*THE TASK:* Write out all of the entries that follow, word for word, but skip the pictures.
── DATA IN THIS EXERCISE
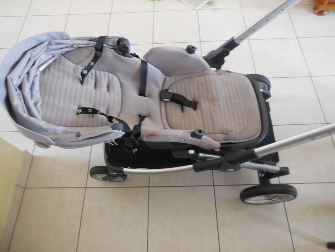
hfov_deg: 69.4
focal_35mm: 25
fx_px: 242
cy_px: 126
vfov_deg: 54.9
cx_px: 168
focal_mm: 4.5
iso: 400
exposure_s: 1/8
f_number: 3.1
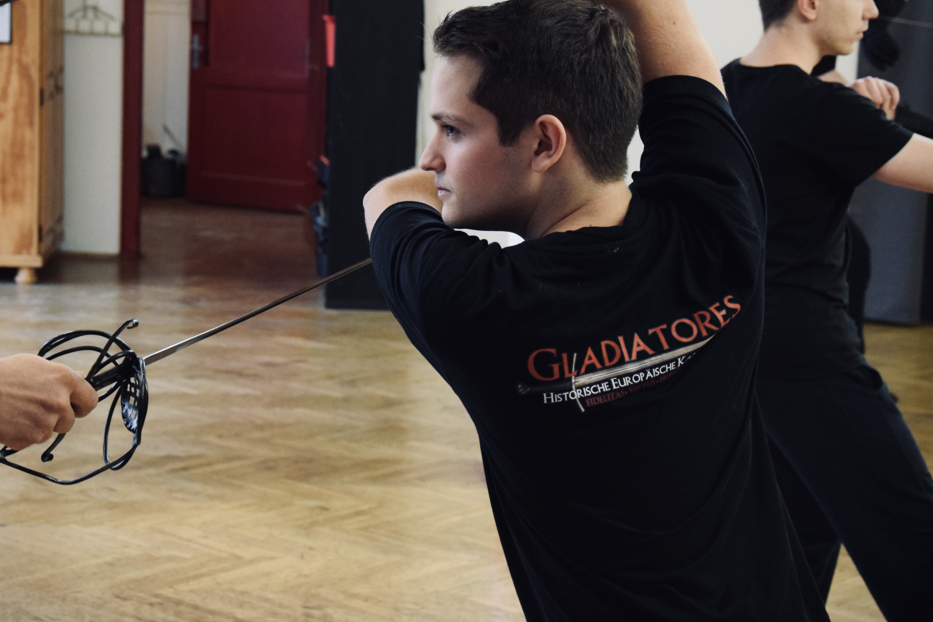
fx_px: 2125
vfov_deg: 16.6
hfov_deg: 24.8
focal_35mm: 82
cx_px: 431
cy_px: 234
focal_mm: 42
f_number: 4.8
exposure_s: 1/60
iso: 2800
────
*RESULT OF THE TASK:*
hfov_deg: 69.4
focal_35mm: 25
fx_px: 242
cy_px: 126
vfov_deg: 54.9
cx_px: 168
focal_mm: 4.5
iso: 400
exposure_s: 1/8
f_number: 3.1
fx_px: 2125
vfov_deg: 16.6
hfov_deg: 24.8
focal_35mm: 82
cx_px: 431
cy_px: 234
focal_mm: 42
f_number: 4.8
exposure_s: 1/60
iso: 2800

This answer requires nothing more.